The Fragile Black Middle Class | Blacks hurt by gap in home values
BY CHERYL L. REED AND MONIFA THOMAS
Staff Reporters
Chicago Sun-Times
Her two-bedroom bungalow in Avalon Park, a middle-class, black neighborhood on the South Side, has nearly doubled in value since she bought it 15 years ago. But Laverne Haynes is certain of this: If her neighborhood was largely white, her home would be worth much more.
"Whites don't consider our property values as high because of what they think goes on in our neighborhoods," said Haynes, a receptionist downtown. "They think we have high crime rates and drugs or that we don't take care of our property."
Haynes and many other black homeowners have long suspected that home values in black neighborhoods don't appreciate as fast as they do in white neighborhoods.
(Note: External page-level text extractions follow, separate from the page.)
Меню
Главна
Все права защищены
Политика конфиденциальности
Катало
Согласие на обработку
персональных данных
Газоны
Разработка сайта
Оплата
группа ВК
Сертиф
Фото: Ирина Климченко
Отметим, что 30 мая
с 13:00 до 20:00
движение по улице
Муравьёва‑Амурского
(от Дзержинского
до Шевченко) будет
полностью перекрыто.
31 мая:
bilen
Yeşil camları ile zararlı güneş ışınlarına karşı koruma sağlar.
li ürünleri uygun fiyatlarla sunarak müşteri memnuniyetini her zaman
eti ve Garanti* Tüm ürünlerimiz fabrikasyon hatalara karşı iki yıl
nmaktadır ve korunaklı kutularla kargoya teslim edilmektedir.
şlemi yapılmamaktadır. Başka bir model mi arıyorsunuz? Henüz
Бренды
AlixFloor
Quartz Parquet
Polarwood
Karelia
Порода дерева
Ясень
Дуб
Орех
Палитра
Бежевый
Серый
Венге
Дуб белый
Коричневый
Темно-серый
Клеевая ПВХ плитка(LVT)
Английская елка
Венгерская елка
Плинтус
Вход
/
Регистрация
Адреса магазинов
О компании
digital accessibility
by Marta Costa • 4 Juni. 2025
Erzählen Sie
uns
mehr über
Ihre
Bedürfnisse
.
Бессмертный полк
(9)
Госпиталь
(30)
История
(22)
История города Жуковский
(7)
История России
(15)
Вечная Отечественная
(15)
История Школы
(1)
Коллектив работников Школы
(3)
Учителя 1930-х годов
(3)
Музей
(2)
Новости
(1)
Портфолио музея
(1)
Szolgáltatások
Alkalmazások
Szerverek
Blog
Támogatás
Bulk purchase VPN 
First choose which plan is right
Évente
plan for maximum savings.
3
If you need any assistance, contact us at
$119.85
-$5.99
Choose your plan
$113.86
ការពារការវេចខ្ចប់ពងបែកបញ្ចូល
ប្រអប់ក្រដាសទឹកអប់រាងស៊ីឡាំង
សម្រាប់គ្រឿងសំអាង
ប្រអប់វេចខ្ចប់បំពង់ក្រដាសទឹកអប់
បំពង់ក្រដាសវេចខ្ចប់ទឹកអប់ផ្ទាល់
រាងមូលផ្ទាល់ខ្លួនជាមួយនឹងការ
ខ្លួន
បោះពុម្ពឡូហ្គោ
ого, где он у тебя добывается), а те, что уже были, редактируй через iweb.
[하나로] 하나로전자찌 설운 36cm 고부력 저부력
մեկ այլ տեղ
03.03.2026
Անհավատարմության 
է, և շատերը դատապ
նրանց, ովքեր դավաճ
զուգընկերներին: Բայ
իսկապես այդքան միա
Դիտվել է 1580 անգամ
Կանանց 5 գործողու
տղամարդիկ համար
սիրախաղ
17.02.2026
Now, new research shows that not only do African-American homeowners typically get less when they sell their homes, but the disparity is feeding a growing wealth gap between blacks and whites.
"There's a segregation tax that operates on home values," said Thomas Shapiro, a professor at Brandeis University's Heller School for Social Policy and Management who has researched the black-white wealth gap. "Middle-class, African-American homeowners feel it's just another way they've gotten shafted."
Being middle class is a far more fragile experience for blacks than it is for whites, according to interviews with Shapiro, other experts and dozens of black and white homeowners in Chicago and the suburbs. There are more hurdles to get there and stay there, and less support, a growing field of research is finding.